§ **Things to do**
A) In the article on Qureight's $8.5m raise, which investor led the Series A round?
B) Carry the article on Qureight's $8.5m raise forward from its last paragraph.

April 16, 2024

Qureight raises $8.5m to use AI to speed up the $92bn clinical trials market

The startup brings clinical data into one platform for AI models to analyse

Sadia Nowshin

4 min read

Queright has raised an $8.5m Series A round led by Hargreave Hale AIM VCT. 

The Cambridge-based biotech Qureight uses a proprietary AI platform to help speed up the drug development process by making clinical trials and data analysis more efficient.

Investors also included XTX Ventures, Guinness Ventures, Playfair Capital, Meltwind, Ascension Life Fund and Cambridge Angels. 

“In really simple terms, it's about how to get drugs through the approval process,” says CEO and cofounder Dr Muhunthan Thillai. 


“There are lots and lots of companies using AI to make drugs — but our question has always been once you've made a drug, whether it's through AI or in a lab, how do you get that drug from being tested in five patients right through to 5k?” he says. 

Clinical trial bottlenecks

When researchers start a clinical trial for a new drug, they’re faced with a data dilemma: patient information is typically stored across multiple platforms, making it difficult and time-consuming to find and analyse the most important information.

Qureight’s platform aims to tackle that issue by collating the valuable data into one place to be analysed by AI models, which can help researchers make more informed decisions quicker than if they were analysing the results themselves. It’s hoping to tap into the lucrative clinical trials market, which is globally projected to reach over $92bn by 2030. 

“Our cloud-based platform works with pharma companies, hospitals and contract research organisations to put all the data in one place. It allows us to build machine learning models, or allows other partners to build models, to interrogate that data better and answer one question: is this drug working or not?” says Thillai. 

Qureight currently focuses on lung and heart diseases but hopes to branch out into pulmonary hypertension and lung cancer soon. 

The analysis produced from its platform can be used to find out how patients have responded to the drugs and work out if that treatment should be tested in further trials.

“[Pharma companies need] a lot of extra information to make that crucial go/no-go decision. They might have spent $20m on a small trial, then invest $100m in the next stage — so giving them those insights is crucial to helping them make those decisions,” says Thillai. 

It currently holds R&D contracts with five NHS England trusts, which grant access to anonymised patient data to improve Qureight’s ML model in return for the NHS using the platform for its own research or commercial purposes.

§ **Listed records**
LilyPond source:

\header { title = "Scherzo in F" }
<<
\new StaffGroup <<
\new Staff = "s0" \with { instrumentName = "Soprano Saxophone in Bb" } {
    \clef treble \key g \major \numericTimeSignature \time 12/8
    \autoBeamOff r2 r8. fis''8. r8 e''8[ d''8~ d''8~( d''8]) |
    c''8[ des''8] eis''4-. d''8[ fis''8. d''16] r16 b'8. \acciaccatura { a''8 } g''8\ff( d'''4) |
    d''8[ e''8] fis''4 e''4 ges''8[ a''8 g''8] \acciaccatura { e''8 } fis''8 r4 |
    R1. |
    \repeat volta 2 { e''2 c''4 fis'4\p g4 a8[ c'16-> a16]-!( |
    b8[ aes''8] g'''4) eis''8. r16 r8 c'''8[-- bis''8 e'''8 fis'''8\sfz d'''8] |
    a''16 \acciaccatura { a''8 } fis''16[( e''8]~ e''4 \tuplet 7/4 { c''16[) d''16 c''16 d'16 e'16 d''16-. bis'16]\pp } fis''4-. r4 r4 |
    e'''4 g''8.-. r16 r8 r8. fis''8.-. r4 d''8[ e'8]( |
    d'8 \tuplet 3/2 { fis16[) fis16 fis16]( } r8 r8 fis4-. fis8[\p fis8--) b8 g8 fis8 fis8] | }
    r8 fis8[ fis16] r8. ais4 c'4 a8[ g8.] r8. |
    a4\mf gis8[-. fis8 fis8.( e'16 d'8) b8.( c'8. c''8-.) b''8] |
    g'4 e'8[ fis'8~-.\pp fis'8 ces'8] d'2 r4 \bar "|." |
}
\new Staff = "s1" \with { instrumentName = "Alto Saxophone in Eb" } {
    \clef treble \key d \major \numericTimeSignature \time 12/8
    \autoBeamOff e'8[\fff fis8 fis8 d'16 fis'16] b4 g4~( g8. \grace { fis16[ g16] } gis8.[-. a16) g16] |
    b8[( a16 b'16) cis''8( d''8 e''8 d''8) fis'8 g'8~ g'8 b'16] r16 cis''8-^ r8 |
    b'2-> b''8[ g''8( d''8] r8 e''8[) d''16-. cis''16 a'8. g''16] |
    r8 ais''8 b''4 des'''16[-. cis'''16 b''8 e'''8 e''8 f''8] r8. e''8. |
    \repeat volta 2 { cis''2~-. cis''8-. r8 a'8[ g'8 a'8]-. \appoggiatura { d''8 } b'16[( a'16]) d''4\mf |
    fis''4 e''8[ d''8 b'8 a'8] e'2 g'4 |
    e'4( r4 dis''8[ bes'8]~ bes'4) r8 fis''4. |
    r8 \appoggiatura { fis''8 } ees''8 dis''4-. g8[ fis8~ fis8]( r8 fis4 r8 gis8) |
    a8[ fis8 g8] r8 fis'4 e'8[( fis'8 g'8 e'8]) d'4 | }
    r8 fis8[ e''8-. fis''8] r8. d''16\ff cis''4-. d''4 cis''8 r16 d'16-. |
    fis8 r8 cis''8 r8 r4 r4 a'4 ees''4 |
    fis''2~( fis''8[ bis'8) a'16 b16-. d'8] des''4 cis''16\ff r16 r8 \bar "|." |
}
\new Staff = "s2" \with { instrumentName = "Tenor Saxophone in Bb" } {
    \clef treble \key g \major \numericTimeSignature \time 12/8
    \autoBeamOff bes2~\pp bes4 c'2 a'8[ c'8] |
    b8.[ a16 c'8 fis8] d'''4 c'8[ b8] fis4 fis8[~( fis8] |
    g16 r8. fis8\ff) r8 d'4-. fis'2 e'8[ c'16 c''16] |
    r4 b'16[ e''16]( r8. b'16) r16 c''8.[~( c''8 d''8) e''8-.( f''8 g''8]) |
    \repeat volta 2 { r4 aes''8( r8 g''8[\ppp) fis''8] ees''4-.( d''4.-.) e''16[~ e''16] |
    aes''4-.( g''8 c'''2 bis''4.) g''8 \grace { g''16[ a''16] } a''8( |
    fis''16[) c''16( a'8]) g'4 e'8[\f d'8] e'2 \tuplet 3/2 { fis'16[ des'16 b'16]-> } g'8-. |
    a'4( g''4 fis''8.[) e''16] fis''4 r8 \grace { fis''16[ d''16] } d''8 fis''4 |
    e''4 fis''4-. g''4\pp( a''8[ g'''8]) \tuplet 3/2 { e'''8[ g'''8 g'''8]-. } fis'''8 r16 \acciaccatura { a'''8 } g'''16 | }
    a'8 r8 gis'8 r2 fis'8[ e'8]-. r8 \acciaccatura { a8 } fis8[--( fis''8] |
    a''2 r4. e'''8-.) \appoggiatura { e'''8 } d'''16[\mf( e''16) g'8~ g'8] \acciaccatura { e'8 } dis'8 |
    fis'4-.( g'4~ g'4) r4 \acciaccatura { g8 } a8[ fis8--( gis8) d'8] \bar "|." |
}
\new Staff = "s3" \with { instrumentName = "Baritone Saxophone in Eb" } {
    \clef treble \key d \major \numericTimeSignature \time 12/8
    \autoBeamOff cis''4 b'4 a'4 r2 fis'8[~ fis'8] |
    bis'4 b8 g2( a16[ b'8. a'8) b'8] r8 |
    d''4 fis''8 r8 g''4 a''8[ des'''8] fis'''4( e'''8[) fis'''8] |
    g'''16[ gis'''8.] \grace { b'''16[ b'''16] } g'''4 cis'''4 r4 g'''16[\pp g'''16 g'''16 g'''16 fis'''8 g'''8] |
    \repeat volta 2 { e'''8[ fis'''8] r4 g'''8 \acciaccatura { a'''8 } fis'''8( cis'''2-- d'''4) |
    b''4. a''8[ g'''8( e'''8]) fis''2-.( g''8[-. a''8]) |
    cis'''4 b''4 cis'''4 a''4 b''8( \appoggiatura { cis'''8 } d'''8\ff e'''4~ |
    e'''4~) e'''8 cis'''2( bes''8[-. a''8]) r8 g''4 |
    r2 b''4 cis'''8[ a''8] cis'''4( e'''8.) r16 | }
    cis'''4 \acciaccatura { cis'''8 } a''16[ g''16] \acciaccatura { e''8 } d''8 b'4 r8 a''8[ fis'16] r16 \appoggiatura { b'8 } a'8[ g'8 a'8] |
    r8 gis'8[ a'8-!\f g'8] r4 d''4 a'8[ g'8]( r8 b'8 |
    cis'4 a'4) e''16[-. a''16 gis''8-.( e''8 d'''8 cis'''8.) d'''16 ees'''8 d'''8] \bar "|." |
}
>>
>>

§ **Answers in order**
A) Hargreave Hale AIM VCT led the round.

B)
It’s also secured strategic partnerships with pharma companies AstraZeneca and Vicore Pharma. Sweden-based Vicore Pharma used the platform for a clinical trial last year, says Thillai, where Qureight could “effectively predict” which patients would do well on the drug, based on an imaging model it created. 

The future of trials

Another possible use for Qureight’s platform is using the data it collects to develop “fake” virtual trial patients as a more affordable alternative to recruiting people. 


“If you're a small pharma company and you've got only enough money to run one drug, we might be able to create a synthetic trial to see what would have happened if you'd run that trial in the real world,” says Thillai. 

While the virtual patient aspect is still in beta testing, Thillai is hopeful that it could become a reality for clinical trials before too long. 

“Part of our roadmap is to do a lot of work with pharma companies and go through an official FDA approvals process — so in the next 18 to 24 months, virtual trials concerning diseases might be approved,” he says. 

Improving diversity within trials is also a major focus, says Thillai. The virtual patients can be customised to represent a diverse range of demographics, and he hopes that using some of the funding to branch out outside of the UK and Europe for data will help enable more representative testing. 

Qureight recently signed a partnership with the King Faisal Hospital in Saudi Arabia. 

“The NHS is amazing and we have amazing data partnerships here,” says Thillai — “but if we're going to work with global pharma companies, we really need different types of data.”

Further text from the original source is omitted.